Il lusso degli oligarchi russi che sono stati sequestrati sotto le sanzioni dell'UE può essere confiscato per finanziare la ricostruzione dell'Ucraina dopo la guerra. La Commissione europea ha proposto questo nuovo piano, che solleva una serie di questioni giuridiche. I paesi dell'UE hanno preso e congelato quasi 10 miliardi di euro in attività fisiche. [...]
La Commissione europea ha proposto questo nuovo piano, che solleva una serie di questioni giuridiche.
I paesi dell'UE hanno preso e congelato quasi 10 miliardi di euro in attività fisiche. Hanno anche bloccato transazioni finanziarie del valore di 196 miliardi di euro.
Il presidente della Commissione europea Ursula von der Leyeen, gli stati baltici e la Slovacchia sono tra coloro che hanno espresso il loro sostegno alla proposta, sostenendo che i responsabili del danno devono pagare il grande disegno di legge, invece dell'UE che trasporta l'onere.

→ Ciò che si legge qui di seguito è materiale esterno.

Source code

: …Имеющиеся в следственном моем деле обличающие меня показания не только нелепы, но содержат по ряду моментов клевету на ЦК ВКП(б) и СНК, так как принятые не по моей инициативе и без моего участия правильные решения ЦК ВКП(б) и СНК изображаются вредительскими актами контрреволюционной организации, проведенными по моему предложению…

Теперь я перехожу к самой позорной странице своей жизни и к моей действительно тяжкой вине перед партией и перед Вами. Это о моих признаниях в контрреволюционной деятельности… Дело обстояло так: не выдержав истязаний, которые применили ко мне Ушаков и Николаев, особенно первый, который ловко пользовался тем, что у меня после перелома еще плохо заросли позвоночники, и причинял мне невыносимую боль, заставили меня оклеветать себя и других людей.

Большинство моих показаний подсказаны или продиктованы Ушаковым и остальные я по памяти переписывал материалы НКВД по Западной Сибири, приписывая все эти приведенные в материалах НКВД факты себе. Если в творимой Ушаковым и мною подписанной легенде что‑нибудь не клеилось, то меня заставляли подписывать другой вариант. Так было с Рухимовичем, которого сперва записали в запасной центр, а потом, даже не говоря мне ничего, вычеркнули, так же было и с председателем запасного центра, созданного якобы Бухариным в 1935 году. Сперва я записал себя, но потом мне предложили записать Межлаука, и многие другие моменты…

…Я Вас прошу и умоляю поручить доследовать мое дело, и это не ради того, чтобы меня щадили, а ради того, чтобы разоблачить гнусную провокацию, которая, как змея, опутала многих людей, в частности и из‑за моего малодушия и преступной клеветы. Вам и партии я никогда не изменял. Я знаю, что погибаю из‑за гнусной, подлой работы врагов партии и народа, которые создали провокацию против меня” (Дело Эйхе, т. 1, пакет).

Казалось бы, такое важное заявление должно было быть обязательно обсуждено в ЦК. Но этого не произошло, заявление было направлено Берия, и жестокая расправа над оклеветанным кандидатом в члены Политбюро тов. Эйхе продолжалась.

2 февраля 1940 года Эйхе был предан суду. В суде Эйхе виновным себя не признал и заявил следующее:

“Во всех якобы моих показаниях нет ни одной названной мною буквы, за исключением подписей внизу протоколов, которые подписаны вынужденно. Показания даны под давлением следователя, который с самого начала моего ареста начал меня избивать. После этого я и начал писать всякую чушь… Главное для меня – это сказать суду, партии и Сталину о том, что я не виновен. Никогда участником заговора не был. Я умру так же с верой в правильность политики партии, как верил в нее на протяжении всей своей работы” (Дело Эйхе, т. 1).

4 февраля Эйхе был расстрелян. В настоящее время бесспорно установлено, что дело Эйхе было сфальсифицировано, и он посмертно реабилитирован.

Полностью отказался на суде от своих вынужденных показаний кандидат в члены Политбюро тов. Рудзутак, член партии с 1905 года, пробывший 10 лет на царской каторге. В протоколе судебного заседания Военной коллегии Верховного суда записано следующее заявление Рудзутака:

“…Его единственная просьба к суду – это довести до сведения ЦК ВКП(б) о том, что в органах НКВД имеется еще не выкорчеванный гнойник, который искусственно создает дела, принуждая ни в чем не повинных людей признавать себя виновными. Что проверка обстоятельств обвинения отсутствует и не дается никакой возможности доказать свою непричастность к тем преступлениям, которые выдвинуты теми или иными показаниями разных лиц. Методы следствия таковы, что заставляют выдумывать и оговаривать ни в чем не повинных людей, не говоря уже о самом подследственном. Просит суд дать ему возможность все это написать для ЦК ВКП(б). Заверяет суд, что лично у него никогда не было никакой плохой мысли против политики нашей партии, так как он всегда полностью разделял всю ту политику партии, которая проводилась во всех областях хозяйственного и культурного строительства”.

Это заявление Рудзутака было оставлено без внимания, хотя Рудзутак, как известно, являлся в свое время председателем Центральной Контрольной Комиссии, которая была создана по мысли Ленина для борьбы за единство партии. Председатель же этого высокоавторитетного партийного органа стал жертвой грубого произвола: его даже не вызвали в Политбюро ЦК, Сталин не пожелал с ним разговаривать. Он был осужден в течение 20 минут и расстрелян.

Didier Reynders, Commissario europeo per la giustizia, ha detto: “Quindi l'importo totale del denaro sarà messo in un fondo comune per le vittime ucraine e probabilmente per partecipare ai primi passi nella ricostruzione dell'Ucraina, ma, naturalmente, è necessario avere un trasferimento di proprietà dal congelamento al sequestro. In base alla decisione giudiziaria, sarà in grado di organizzare l'impulso.
La proposta presentata mercoledì è solo il primo passo. Il Parlamento europeo e il Consiglio dell'UE devono negoziare e pensare al progetto di iniziativa prima di adottare una versione definitiva.
Un dibattito ha anche superato il futuro delle riserve monetarie della Banca centrale russa. Circa 283 miliardi di euro sono congelati a livello globale.
Si tratta di un processo legalmente complicato perché, al momento, le attività statali russe sono protette dal diritto internazionale.